═════ ENTRIES PROVIDED ═════
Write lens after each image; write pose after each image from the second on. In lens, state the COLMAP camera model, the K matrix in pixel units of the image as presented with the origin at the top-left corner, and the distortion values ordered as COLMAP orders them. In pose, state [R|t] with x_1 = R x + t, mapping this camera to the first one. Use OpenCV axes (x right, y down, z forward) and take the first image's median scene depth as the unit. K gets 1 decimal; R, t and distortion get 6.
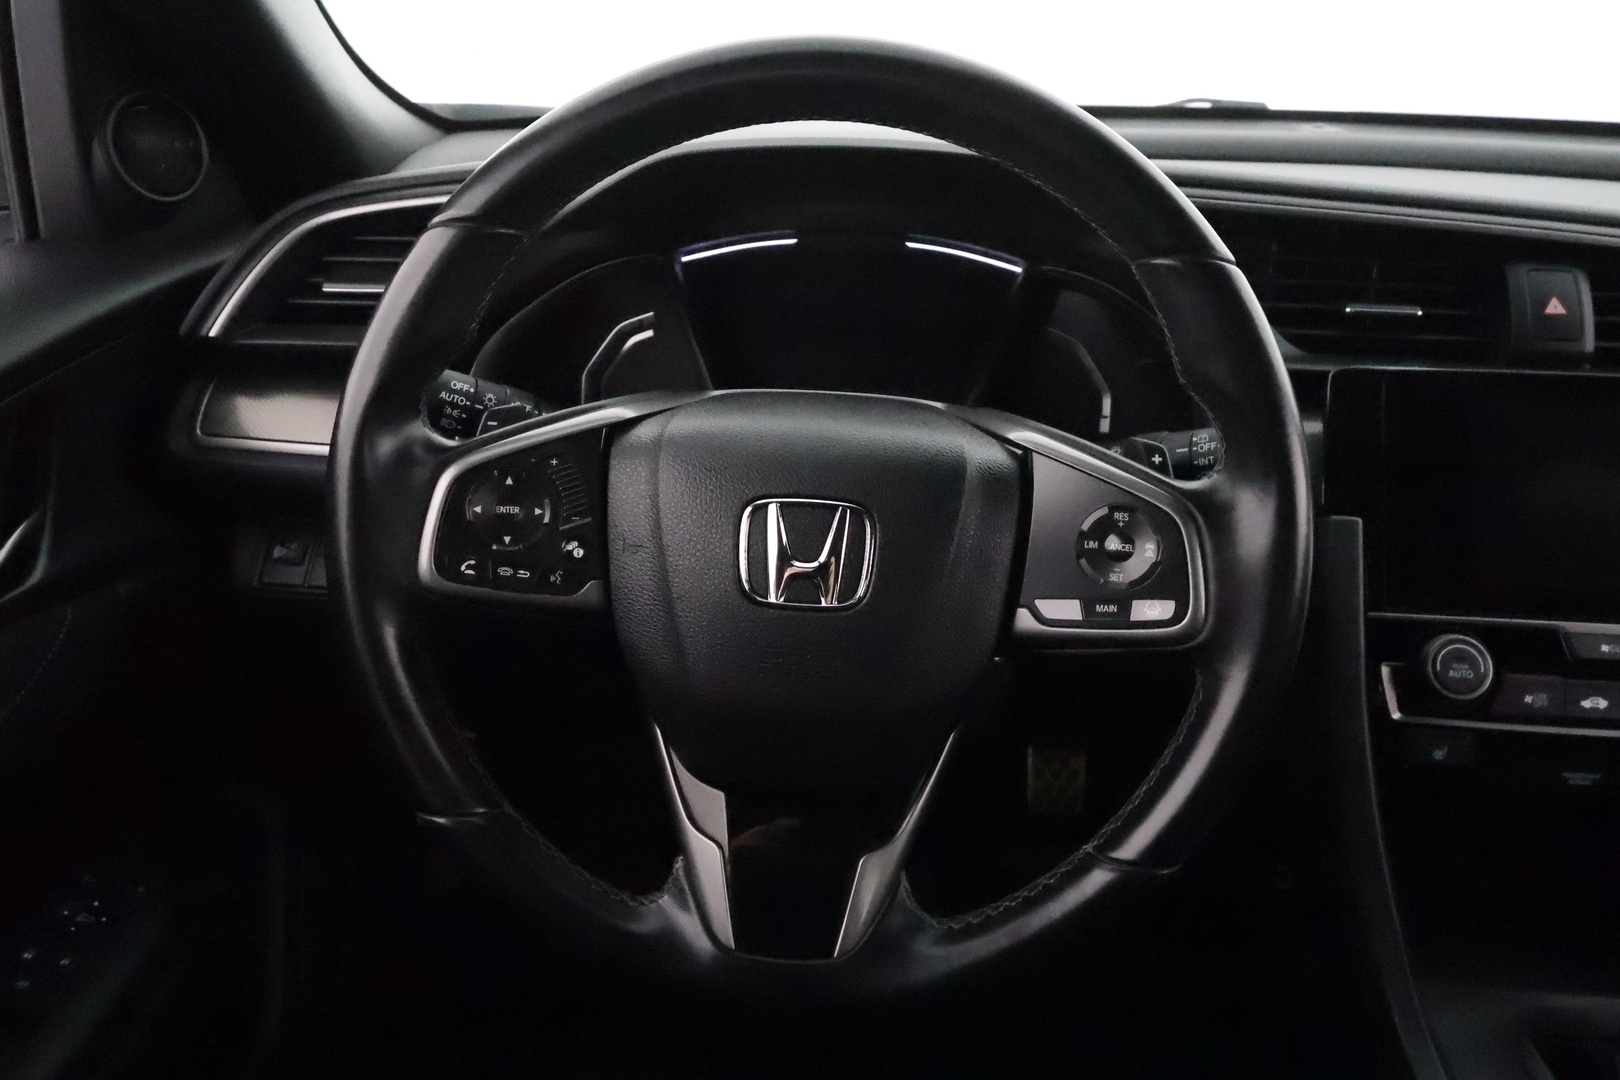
lens RADIAL K [[1175.7, 0, 812.6], [0, 1175.7, 547.4], [0, 0, 1]] dist [-0.008654, -0.001010]
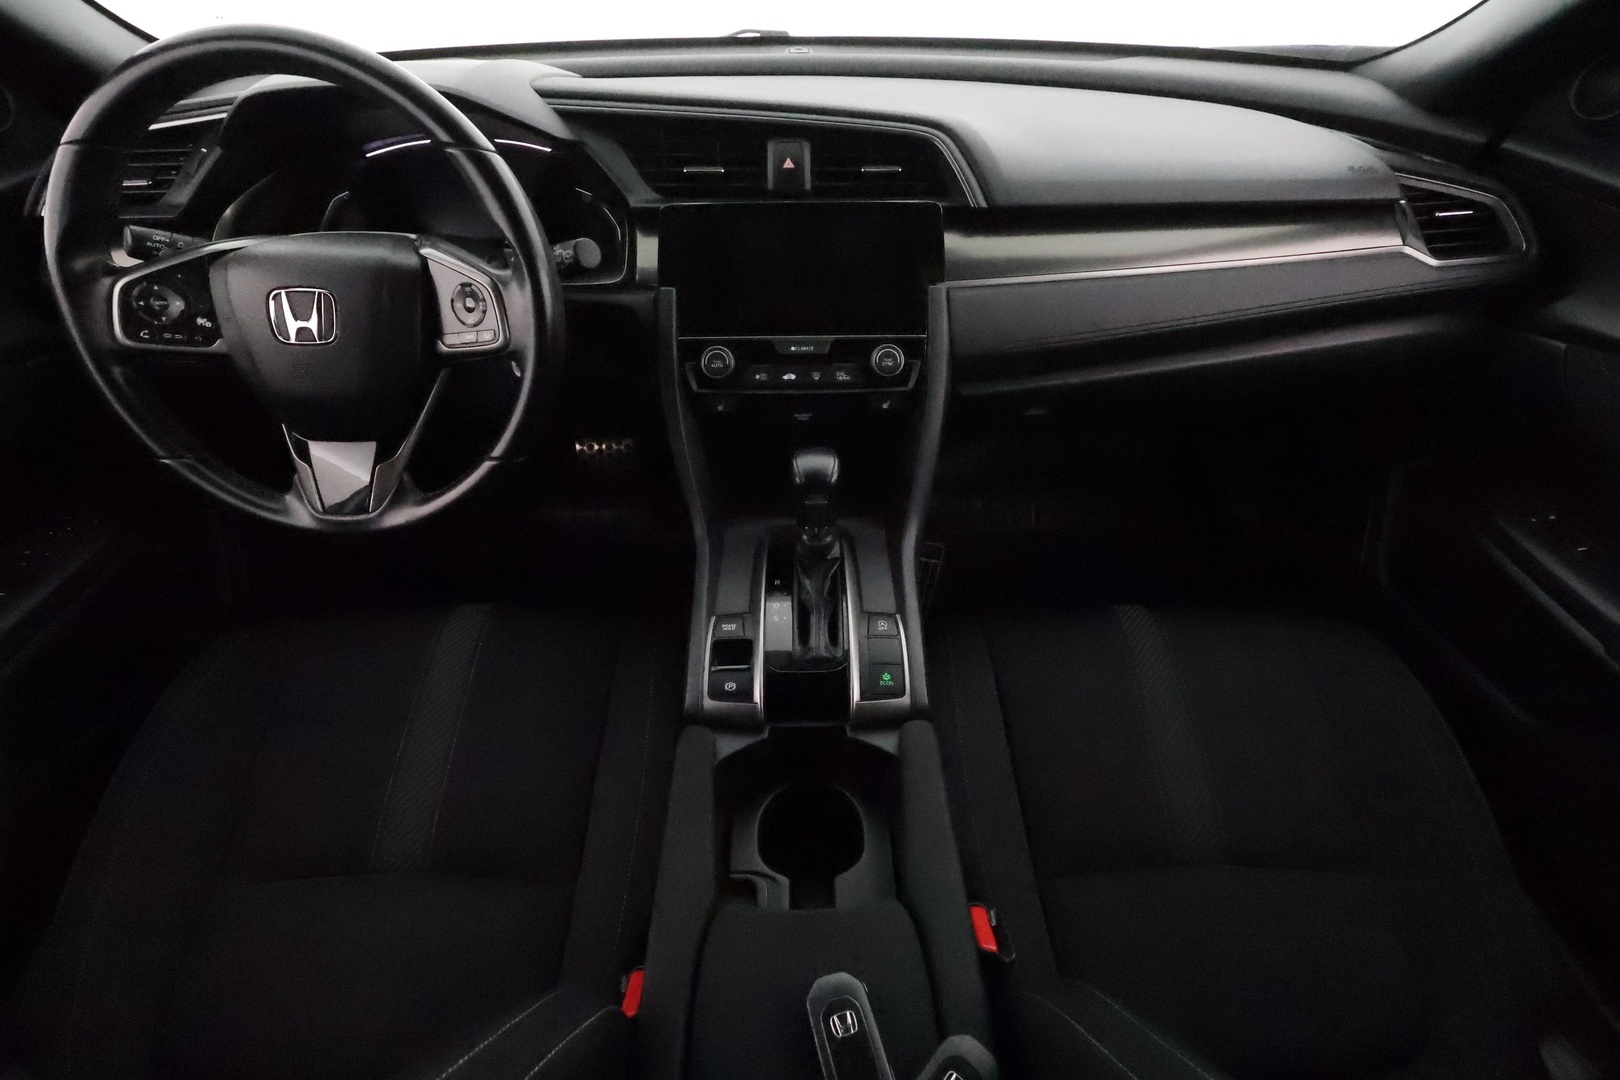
lens RADIAL K [[713.4, 0, 804.0], [0, 713.4, 529.5], [0, 0, 1]] dist [-0.000105, 0.000145]
pose [[0.996482, -0.069387, 0.047010, 0.713069], [0.055188, 0.965355, 0.255038, 0.086040], [-0.063077, -0.251546, 0.965788, -0.307412]]
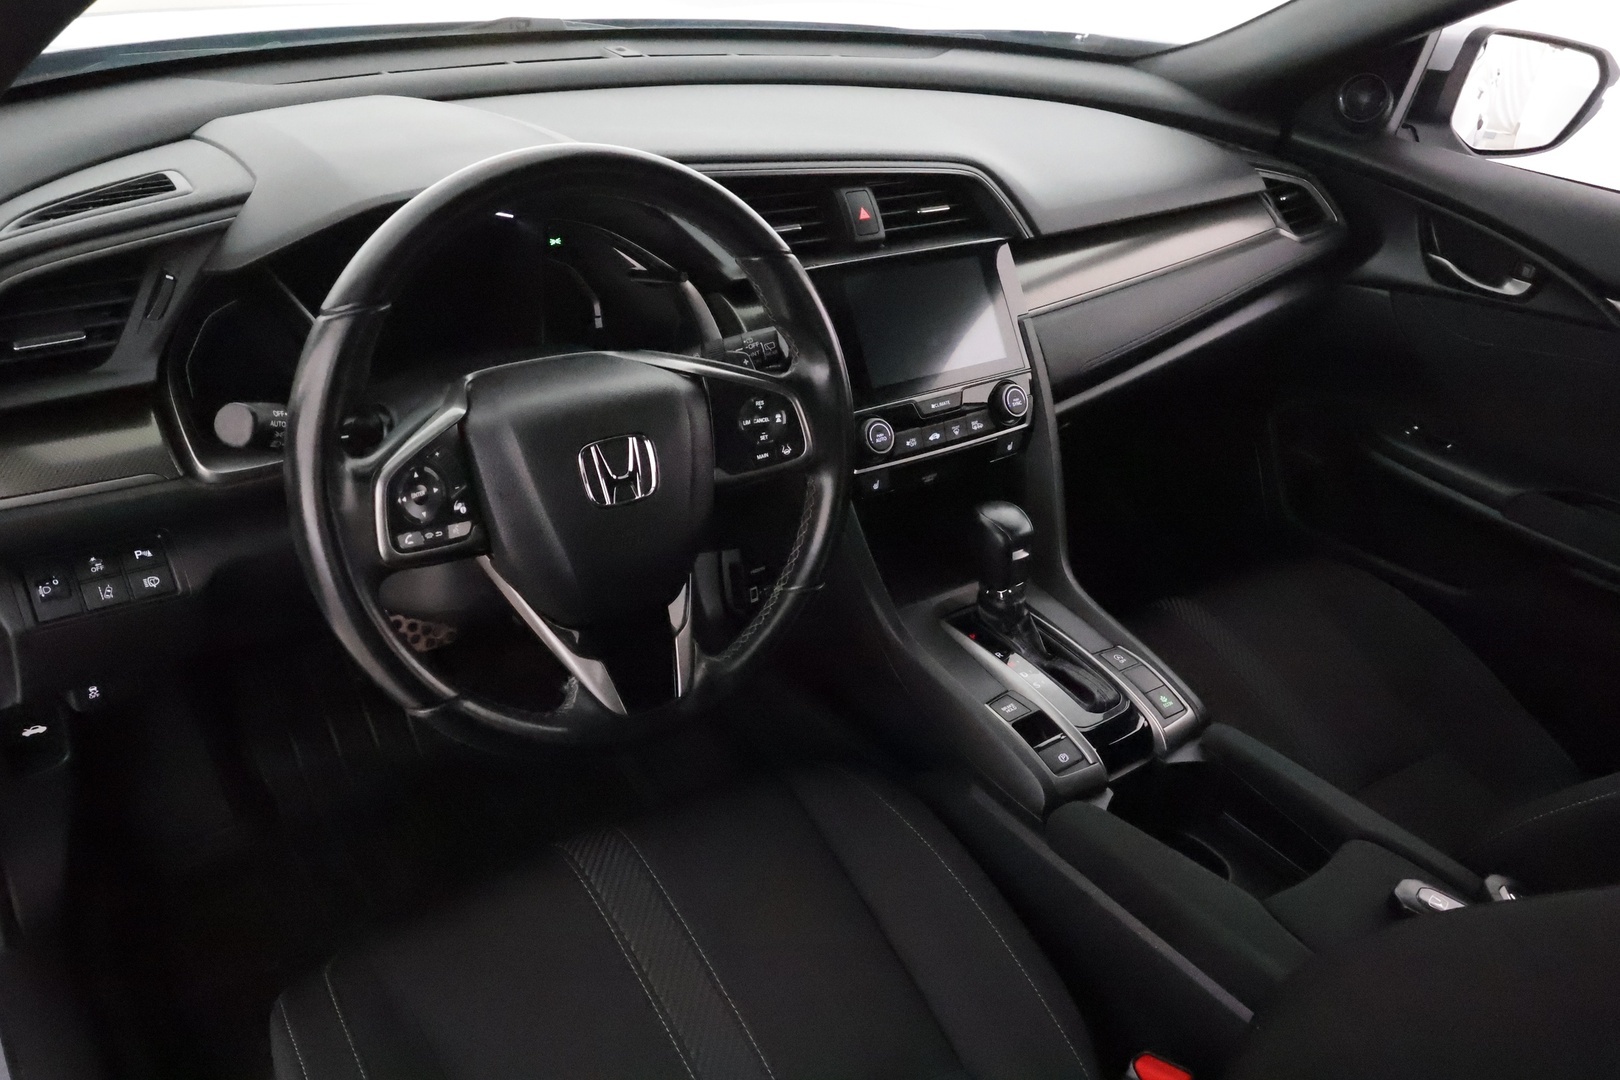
lens RADIAL K [[1251.4, 0, 810.0], [0, 1251.4, 540.0], [0, 0, 1]] dist [0.025703, -0.000056]
pose [[0.751150, -0.294380, 0.590859, -0.804003], [0.200505, 0.954518, 0.220664, -0.215940], [-0.628945, -0.047281, 0.776011, -0.483227]]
═════
(YOUR TASK): Write out the data above in full and exactly, but not the pictures.

(RESPONSE):
Write lens after each image; write pose after each image from the second on. In lens, state the COLMAP camera model, the K matrix in pixel units of the image as presented with the origin at the top-left corner, and the distortion values ordered as COLMAP orders them. In pose, state [R|t] with x_1 = R x + t, mapping this camera to the first one. Use OpenCV axes (x right, y down, z forward) and take the first image's median scene depth as the unit. K gets 1 decimal; R, t and distortion get 6.
lens RADIAL K [[1175.7, 0, 812.6], [0, 1175.7, 547.4], [0, 0, 1]] dist [-0.008654, -0.001010]
lens RADIAL K [[713.4, 0, 804.0], [0, 713.4, 529.5], [0, 0, 1]] dist [-0.000105, 0.000145]
pose [[0.996482, -0.069387, 0.047010, 0.713069], [0.055188, 0.965355, 0.255038, 0.086040], [-0.063077, -0.251546, 0.965788, -0.307412]]
lens RADIAL K [[1251.4, 0, 810.0], [0, 1251.4, 540.0], [0, 0, 1]] dist [0.025703, -0.000056]
pose [[0.751150, -0.294380, 0.590859, -0.804003], [0.200505, 0.954518, 0.220664, -0.215940], [-0.628945, -0.047281, 0.776011, -0.483227]]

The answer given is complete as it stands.